The Cyprus parliament finally gave its approval late Friday to the first two of eight measures hammered out by the government in a desperate bid to rescue an EU bailout ahead of a Monday deadline.
But with the clock ticking down to a crunch Sunday evening meeting with Eurozone finance ministers, more contentious issues remained to be debated including a tax of up to 15 percent on bank deposits of 100,000 euros ($129,000) and more.
MPs flatly rejected the levy in slightly different form last Tuesday.
Three days later, the deputies voted in favour of a national solidarity fund to be set up through the nationalisation of public and private sector pensions.
They also approved capital controls to prevent a run on the island's troubled banks when they are finally due to open on Tuesday after a more than week-long closure.
The votes followed prolonged talks between party leaders on the package aimed at raising 5.8 billion euros ($7.47 billion) to unlock loans worth 10 billion euros or face being denied European Central Bank (ECB) emergency funds in a move that would collapse its banks and devour its economy.
The emergency session, which did not begin until 10:30 pm (2030 GMT), came after restive crowds, mostly bank employees anxious that their employers not be sacrificed in the deal, demonstrated outside parliament through the day.
EU sources have said the bloc is ready to eject Cyprus from the eurozone to prevent contagion of other debt-hit members such as Greece, Spain and Italy.
Long-time ally Russia too cold-shouldered its offer of investment proposals, leaving the country increasingly isolated even as German Chancellor Angela Merkel warned that the patience of its European partners was wearing thin.
State television said that Cyprus in its new package to the troika -- the EU, ECB and International Monetary Fund -- would include a "haircut" of up to 15 percent on bank deposits above 100,000 euros.
Plans for a tax of 9.9 percent tax on amounts over 100,000 euros were knocked back by lawmakers when an initial plan was put to the vote, but with other attempts to secure funding proving fruitless, officials said the tax option was back on.
Ahead of Friday's session, President Nicos Anastasiades took to his Twitter account to send out a distress signal.

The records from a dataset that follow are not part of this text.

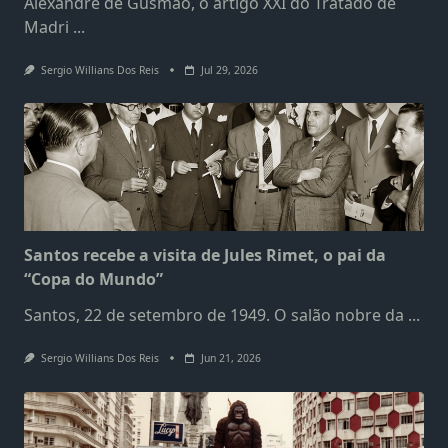
Alexandre de Gusmão, o artigo XXI do Tratado de
Madri
...
Sergio Willians Dos Reis
Jul 29, 2026
Santos recebe a visita de Jules Rimet, o pai da
“Copa do Mundo”
Santos, 22 de setembro de 1949. O salão nobre da
...
Sergio Willians Dos Reis
Jun 21, 2026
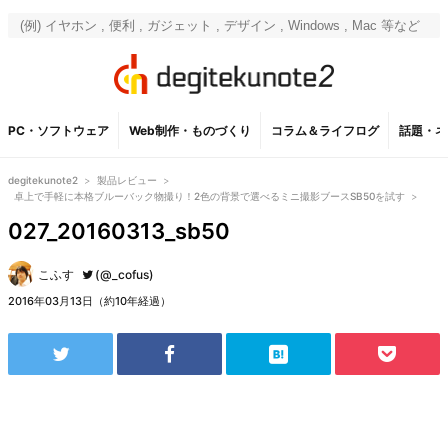
PC・ソフトウェア
Web制作・ものづくり
コラム＆ライフログ
話題・ネ
degitekunote2
>
製品レビュー
>
卓上で手軽に本格ブルーバック物撮り！2色の背景で選べるミニ撮影ブースSB50を試す
>
027_20160313_sb50
こふす
(@_cofus)
2016年03月13日（約10年経過）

"The House of Representatives will soon be called upon to make difficult decisions. There will be painful aspects, but the country must be saved," the president wrote.
Despite the 'haircut" option being drummed out of court by MPs on Tuesday, the mood has swung as the deadline looms ever closer and banks remain in lockdown, threatening to bring bring businesses to their knees.
Cyprus's chamber of commerce and employers' federation joined its major banks in calling on MPs to reconsider their opposition to the tax.
Some among a crowd of 200 protesters outside parliament, mostly employees of Laiki, or Cyprus Popular Bank, who face losing their jobs, also demanded a change of heart.
"The right thing to do was to accept the haircut the way it was suggested then," said bank worker Andreas Chrysafis.
Others however were strident in their opposition to the measure, with a group of about 30 hooded youths burning a European flag next to the parliament building in front of police barricades as they chanted, "The haircut is robbery."
Eurozone finance ministers will meet in Brussels in a last-ditch bid to find a solution, three separate sources told AFP.
"It'll be physical," said one source, and "start at 5:00 pm (1600 GMT) on Sunday," said a second, with the third confirming later that "Sunday is on. It's definite."
As the crisis dragged on, European Union leaders announced the indefinite postponement of a key summit with Japan intended to launch crucial free trade negotiations next week.
Ratings giant Moody's downgraded the credit-worthiness of all three main Cyprus three banks, citing expectations depositors would suffer losses, that capital controls would be imposed and uncertainty regarding their recapitalisation plans.
Cyprus hopes of an economic lifeline from Russia proved to be illusory, and Finance Minister Michalis Sarris left Moscow on Friday after two days of talks without clinching an agreement.
Russian officials said two major state-owned energy firms had turned down deals proposed by Sarris to fill the 5.8-billion-euro shortfall left by the EU-IMF bailout offer.
"Our investors examined this issue and showed no interest," Russian news agencies quoted Finance Minister Anton Siluanov as saying.
But Prime Minister Dmitry Medvedev said later that Moscow "has not closed the door" on possible future assistance.
Greece's third biggest bank, Piraeus Bank, is to acquire the Greek subsidiaries of the Bank of Cyprus and the Popular Bank to ensure the stability of their operations in Greece, a banking source said.
With the absorption, the subsidiaries become Greek banks and eligible for recapitalisation funds made available by the second bailout to Greece, rather than requiring Cyprus bailout money.